Exercise requirements —
**A)** Answer these questions using the text comparing RevaFlex with other surfaces:
(i) What does the text call the biggest practical difference between RevaFlex and traditional concrete?
(ii) Which two alternatives does the heavy-duty comparison set against RevaFlex Paving?
(iii) Winters in which state does the heavy-duty section mention?
**B)** Go on with the text comparing RevaFlex with asphalt and concrete from the point where it stops.

Side by side

How RevaFlex compares.

Two comparisons cover the most common questions. The first is for residential surfaces (patios, pool decks, walkways) where the alternative is traditional concrete. The second is for heavy-duty surfaces (driveways, commercial entryways) where the alternatives are asphalt and concrete. Read whichever applies to your project.

Residential applications

RevaFlex vs traditional concrete.

For patios, pool decks, walkways, and splash zones. The biggest practical difference is the install path itself. RevaFlex goes on top of the surface you already have, while concrete usually means tearing out and pouring fresh.

FeatureRevaFlexTraditional concrete
Slip-resistant when wetYesNo
UV-stable colorsYesNo
Crack-resistantYesNo
Comfortable on bare feetYesNo
Low maintenanceYesNo
Installs over existing surfaceYesOften needs demolition

Heavy-duty applications

RevaFlex Paving vs asphalt vs concrete.

For driveways, commercial entryways, shop floors, and high-traffic surfaces. All three options load-bear, so the comparison is about everything else: how each holds up through Minnesota winters, whether the surface stays safe when wet, and what installing it actually involves.

(Records from a collection)
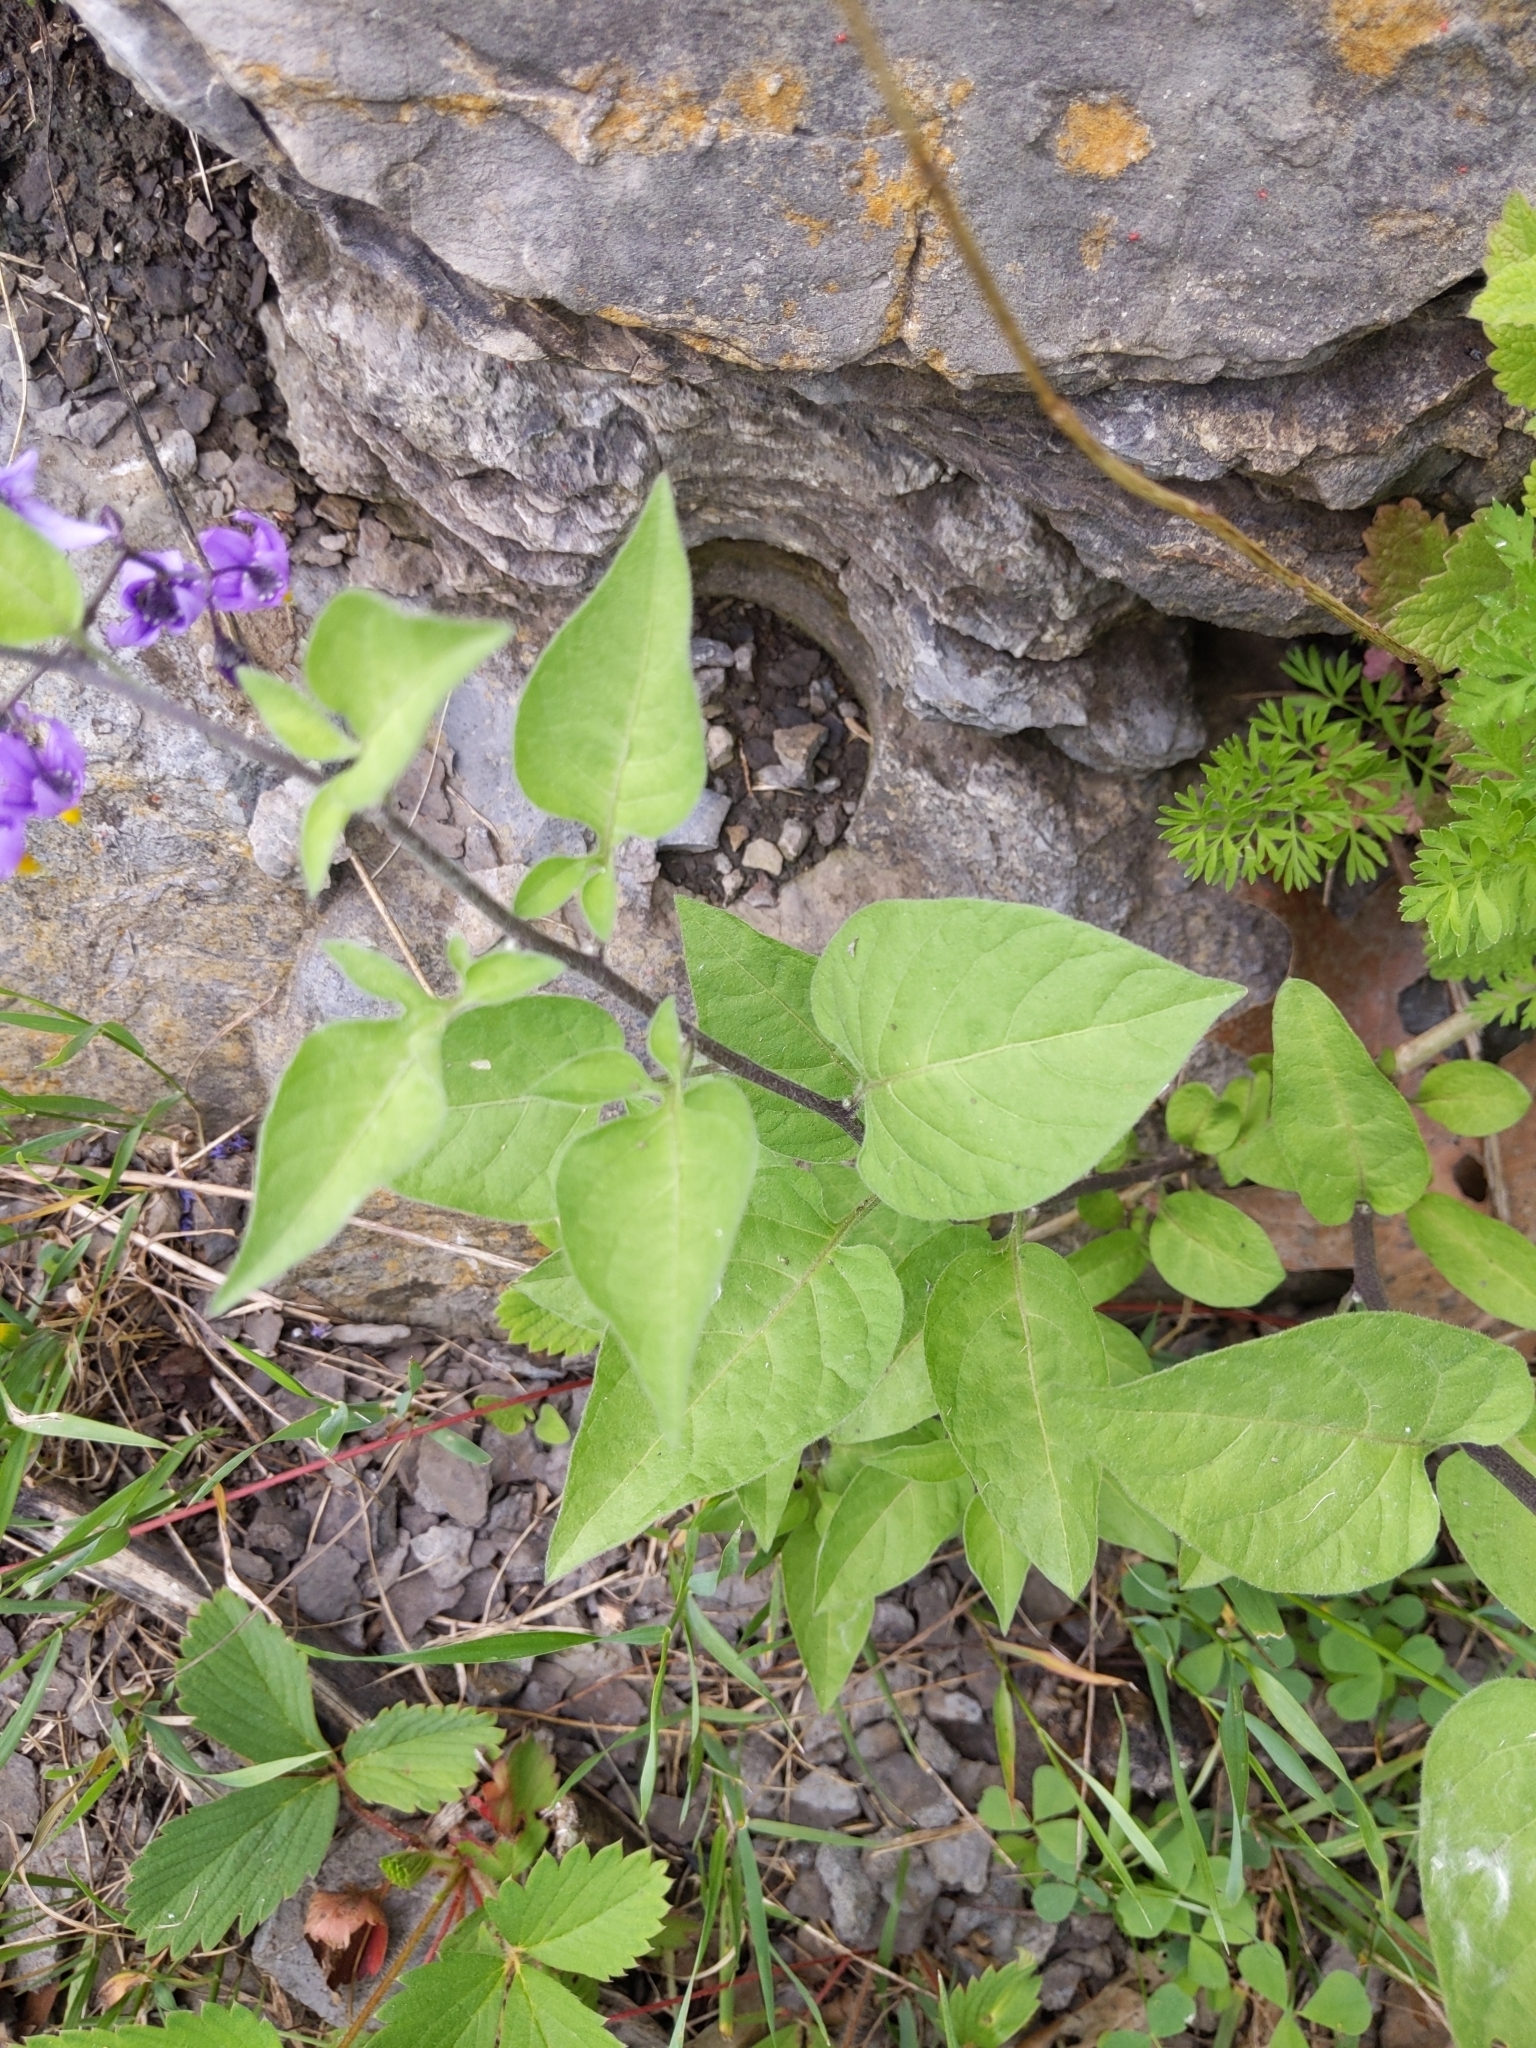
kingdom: Plantae
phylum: Tracheophyta
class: Magnoliopsida
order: Solanales
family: Solanaceae
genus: Solanum
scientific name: Solanum dulcamara
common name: Climbing nightshade
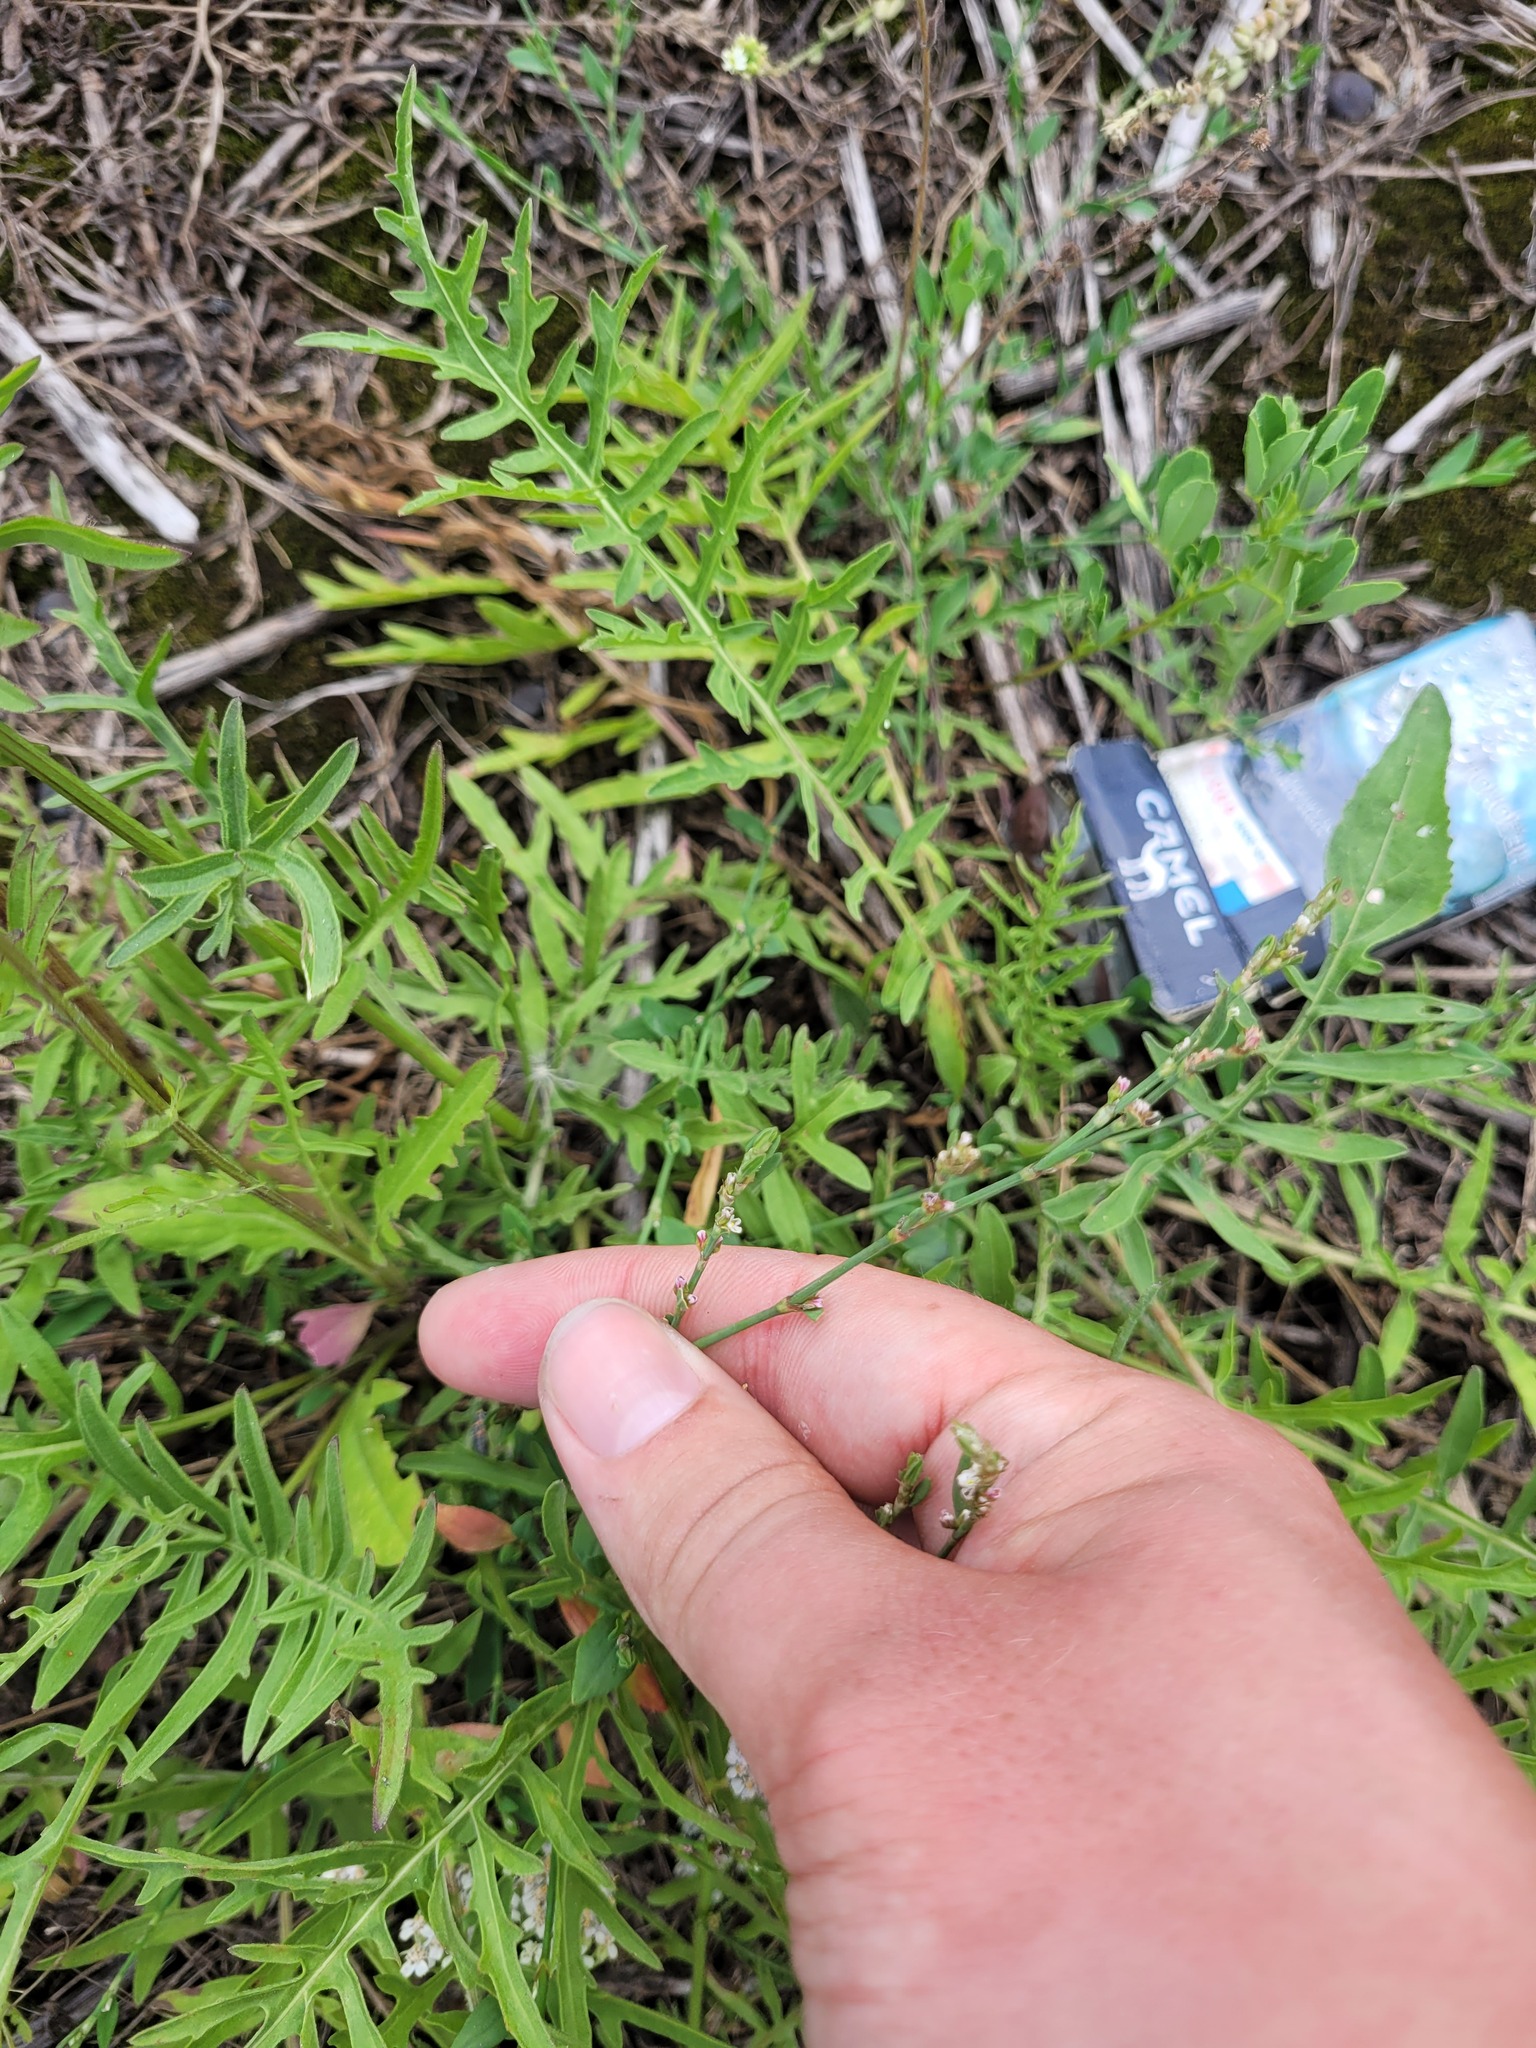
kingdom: Plantae
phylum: Tracheophyta
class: Magnoliopsida
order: Caryophyllales
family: Polygonaceae
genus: Polygonum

Answer set —
**A)**
(i) The install path: RevaFlex goes on top of the existing surface, while concrete usually means tearing out and pouring fresh.
(ii) Asphalt and concrete.
(iii) Minnesota.

**B)**
FeatureRevaFlex PavingAsphaltConcrete
Load-bearingYesYesYes
Slip-resistant when wetYesNoNo
Crack-resistantYesCracks/potholesCracks under stress
Installs over existing surfaceYesNoNo
Custom designsYesNoLimited
Easy to cleanYesNoNo

The single biggest practical difference.

For a Wright County homeowner already living with a failing slab, the row that matters most is “installs over existing surface.” That single property turns a tear-out-and-repour project into an overlay project. The cost difference is large and the time difference is larger. Most of the other rows are real benefits, and the install-path row is the one that decides whether the math works for your specific driveway or patio.

When the slab below is genuinely failed (broken, settled, unsalvageable), the right answer is to fix it first. Mason's Stamping & Concrete handles the prep and we install on top. Either way, one team owns the job end to end.